> [Exercise description]:
Rewrite the SSH cipher benchmark text from "The AES cipher" to "data tell us?", putting "transfer rate" in place of "throughput".

> [Given text]:
--- START ---
We created a client script that allowed us to set the preferred cipher and initiate as many clients transferring a 500MB file as we required. We then started recording the throughput achieved by each execution of the script, increasing the number of connections with each iteration of the test.
The server was configured to only use a single transfer thread which restricted the use to a single CPU core on the server. Therefore our results would provide information on how much throughput a single transfer thread could handle
Test 1 - The Results
The table below provides the test results and the graph provides a more readable view.
As expected the Arcfour cipher was the better performing cipher with a single connection throughput of 97.2 MB/s but this comes with a compromise on security.
The AES cipher provided a single connection throughput of 53.3 MB/s.
As the connections scaled we see an even share of throughput distribution across the connection, the server (which remember is currently restricted to a single thread/CPU core) maintains a consistent throughput throughout the different iterations.
What does this data tell us?
My interpretation of the data is that we could expect a 2-core server with 2 transfer threads to handle the maximum throughput of a 1Gbps network interface. If we want to scale the server to handle more load then we need to ensure that we have 1 Gbps Network Interface to every 2 transfer threads / CPU Cores.
Arcfour with SHA1 - Not recommended for External Use / Internal Only
AES/128/CTR with SHA1 - Recommended for External Use
Test 2 - Comparison against OpenSSH Server
The next test we setup using the same client script and process was to perform the same test against our own server as well as an OpenSSH native server. This would provide a benchmark as to where our performance is compared to the most widely deployed SSH server.
--- END ---
> [Pixel coordinate tracking lines]:
--- START ---
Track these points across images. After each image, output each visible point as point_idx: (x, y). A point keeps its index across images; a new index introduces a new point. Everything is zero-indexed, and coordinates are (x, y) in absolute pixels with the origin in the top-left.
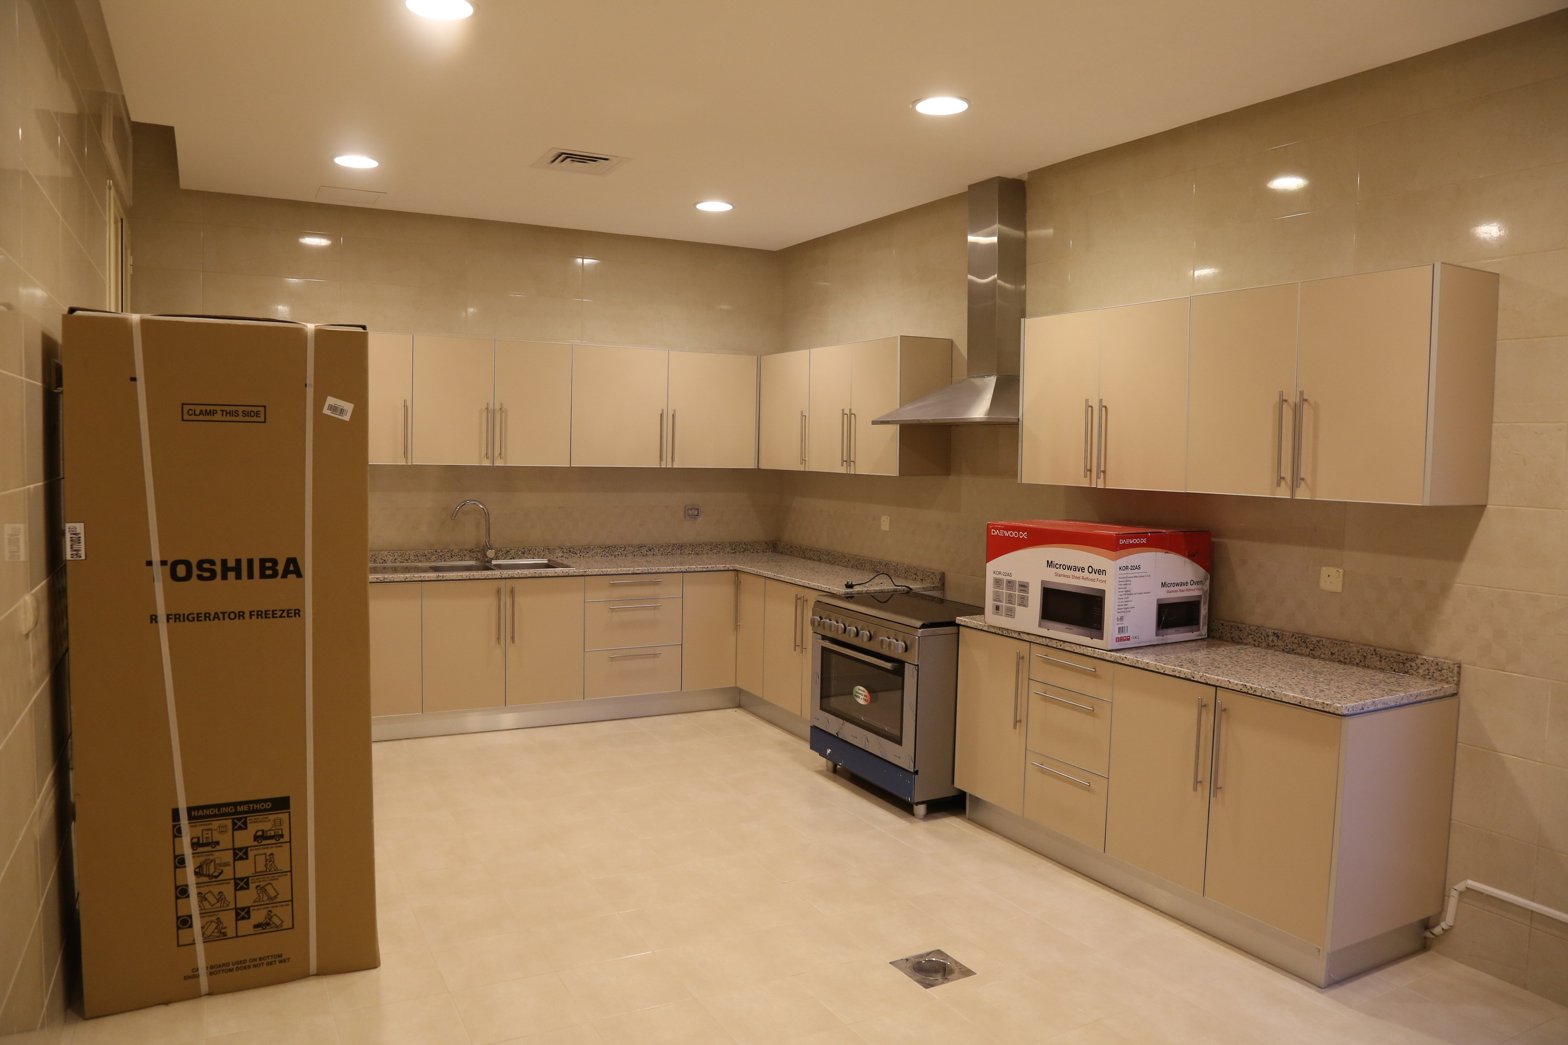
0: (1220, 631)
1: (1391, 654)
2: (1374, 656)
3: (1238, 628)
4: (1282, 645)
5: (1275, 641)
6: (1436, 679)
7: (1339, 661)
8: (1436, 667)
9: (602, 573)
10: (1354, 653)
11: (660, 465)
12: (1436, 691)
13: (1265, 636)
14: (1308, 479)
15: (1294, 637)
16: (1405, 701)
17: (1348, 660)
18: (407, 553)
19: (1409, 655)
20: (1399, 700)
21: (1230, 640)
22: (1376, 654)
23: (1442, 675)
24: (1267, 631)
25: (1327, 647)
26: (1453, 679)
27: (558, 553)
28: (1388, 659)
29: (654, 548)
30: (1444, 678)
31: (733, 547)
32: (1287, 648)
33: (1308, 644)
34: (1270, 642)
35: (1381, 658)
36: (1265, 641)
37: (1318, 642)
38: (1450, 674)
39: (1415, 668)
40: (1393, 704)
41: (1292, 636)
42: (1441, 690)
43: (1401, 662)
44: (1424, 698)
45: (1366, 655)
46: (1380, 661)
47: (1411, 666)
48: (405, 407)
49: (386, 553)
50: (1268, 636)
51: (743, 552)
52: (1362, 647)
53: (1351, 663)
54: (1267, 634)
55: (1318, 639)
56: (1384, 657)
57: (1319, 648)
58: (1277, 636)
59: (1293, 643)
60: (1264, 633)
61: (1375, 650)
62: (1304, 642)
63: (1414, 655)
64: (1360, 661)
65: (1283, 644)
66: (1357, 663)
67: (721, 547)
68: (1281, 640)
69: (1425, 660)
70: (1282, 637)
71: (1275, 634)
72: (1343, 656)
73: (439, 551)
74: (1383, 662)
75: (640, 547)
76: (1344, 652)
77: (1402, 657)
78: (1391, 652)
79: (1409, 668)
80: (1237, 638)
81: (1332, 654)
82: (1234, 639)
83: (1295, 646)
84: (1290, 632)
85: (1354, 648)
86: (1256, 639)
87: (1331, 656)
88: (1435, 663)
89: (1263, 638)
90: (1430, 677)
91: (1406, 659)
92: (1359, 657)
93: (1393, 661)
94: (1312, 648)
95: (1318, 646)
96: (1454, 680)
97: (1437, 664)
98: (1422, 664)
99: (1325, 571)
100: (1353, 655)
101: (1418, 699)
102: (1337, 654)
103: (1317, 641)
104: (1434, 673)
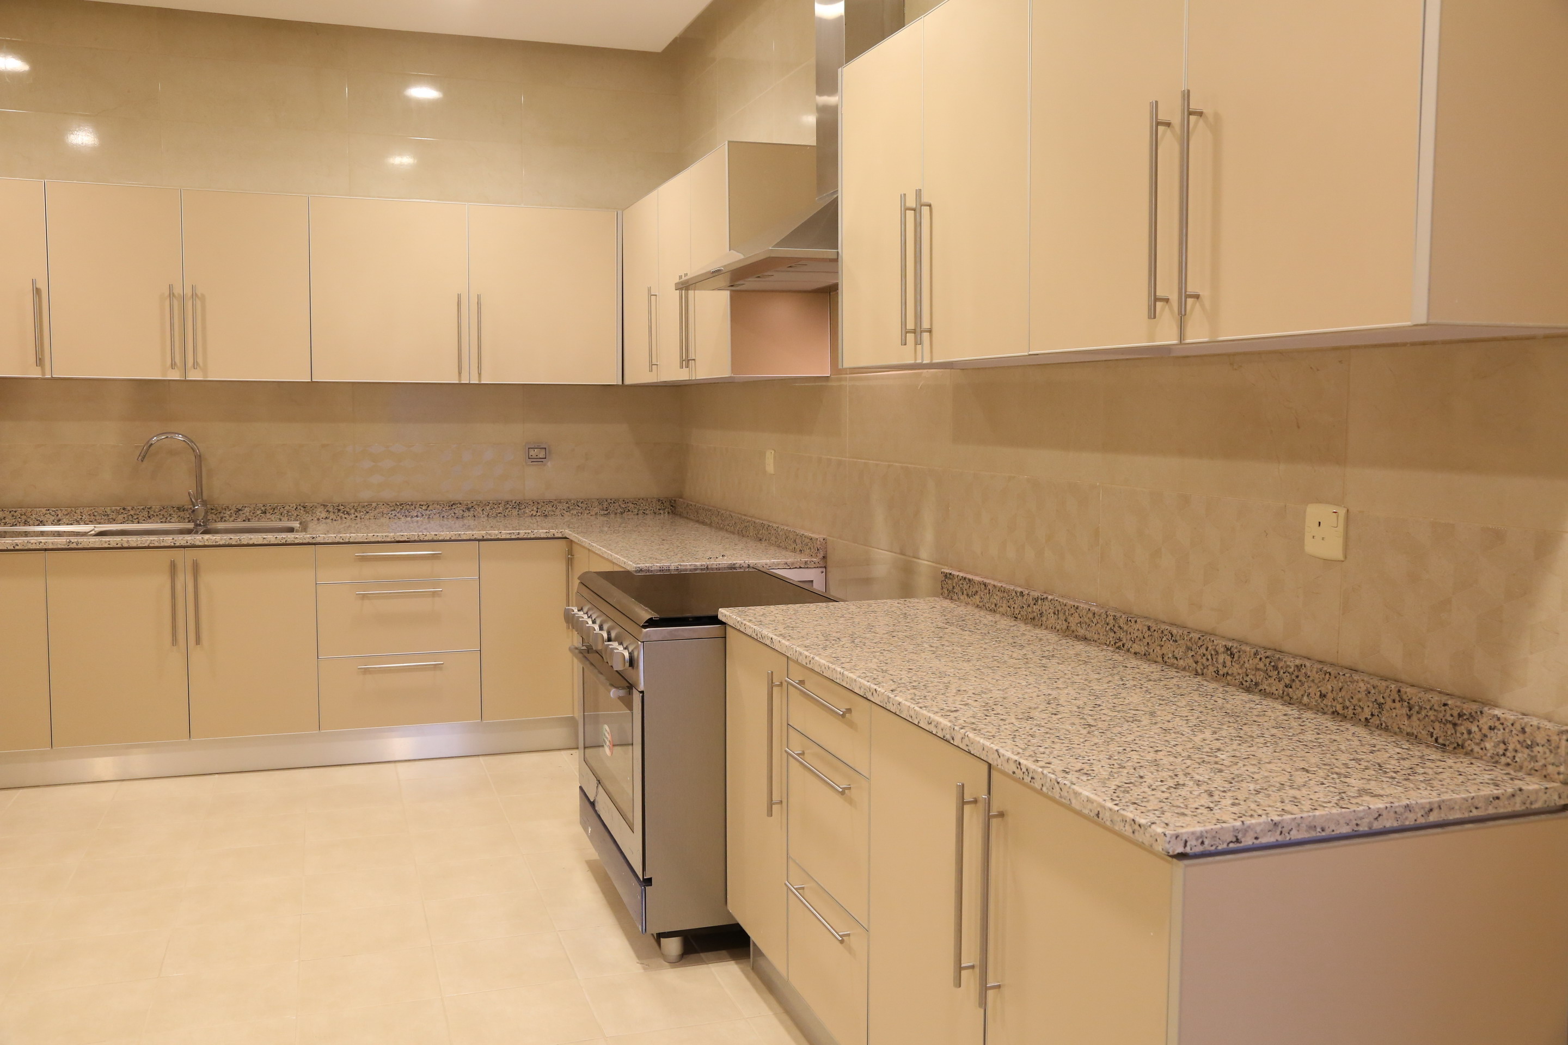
0: (1146, 641)
1: (1429, 701)
2: (1398, 705)
3: (1172, 636)
4: (1239, 674)
5: (1228, 664)
6: (1521, 768)
7: (1333, 713)
8: (1521, 737)
9: (341, 541)
10: (1360, 696)
11: (460, 379)
12: (1498, 798)
13: (1213, 653)
14: (1205, 293)
15: (1258, 657)
16: (1389, 823)
17: (1350, 712)
18: (78, 511)
19: (1465, 706)
20: (1366, 820)
21: (1160, 659)
22: (1401, 700)
23: (1534, 759)
24: (1215, 642)
25: (1313, 681)
26: (1557, 769)
27: (320, 512)
28: (1423, 713)
29: (476, 507)
30: (1538, 765)
31: (605, 506)
32: (1248, 679)
33: (1281, 672)
34: (1220, 667)
35: (1410, 710)
36: (1213, 665)
37: (1299, 668)
38: (1551, 758)
39: (1478, 736)
40: (1345, 830)
41: (1256, 654)
42: (1513, 795)
43: (1450, 722)
44: (1457, 815)
45: (1382, 701)
46: (1409, 717)
47: (1469, 732)
48: (38, 291)
49: (44, 510)
50: (1217, 653)
51: (622, 513)
52: (1375, 681)
53: (1354, 719)
54: (1215, 650)
55: (1298, 662)
56: (1417, 708)
57: (1300, 681)
58: (1231, 654)
59: (1257, 669)
60: (1210, 648)
61: (1399, 691)
62: (1275, 668)
63: (1474, 707)
64: (1372, 715)
65: (1240, 671)
66: (1366, 719)
67: (584, 506)
68: (1238, 662)
69: (1499, 719)
70: (1239, 657)
71: (1228, 649)
72: (1340, 700)
73: (129, 508)
74: (1414, 718)
75: (452, 505)
76: (1343, 693)
77: (1451, 709)
78: (1429, 696)
79: (1466, 736)
80: (1170, 655)
81: (1323, 696)
82: (1166, 658)
83: (1260, 676)
84: (1252, 646)
85: (1361, 684)
86: (1199, 658)
87: (1320, 700)
88: (1519, 728)
89: (1209, 657)
90: (1509, 760)
91: (1460, 715)
92: (1371, 705)
93: (1432, 718)
94: (1288, 682)
95: (1297, 677)
96: (1559, 773)
97: (1523, 731)
98: (1491, 728)
99: (1314, 512)
100: (1359, 700)
101: (1433, 818)
102: (1330, 696)
103: (1297, 666)
104: (1516, 751)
--- END ---
> [Exercise answer]:
The AES cipher provided a single connection transfer rate of 53.3 MB/s.
As the connections scaled we see an even share of transfer rate distribution across the connection, the server (which remember is currently restricted to a single thread/CPU core) maintains a consistent transfer rate throughout the different iterations.
What does this data tell us?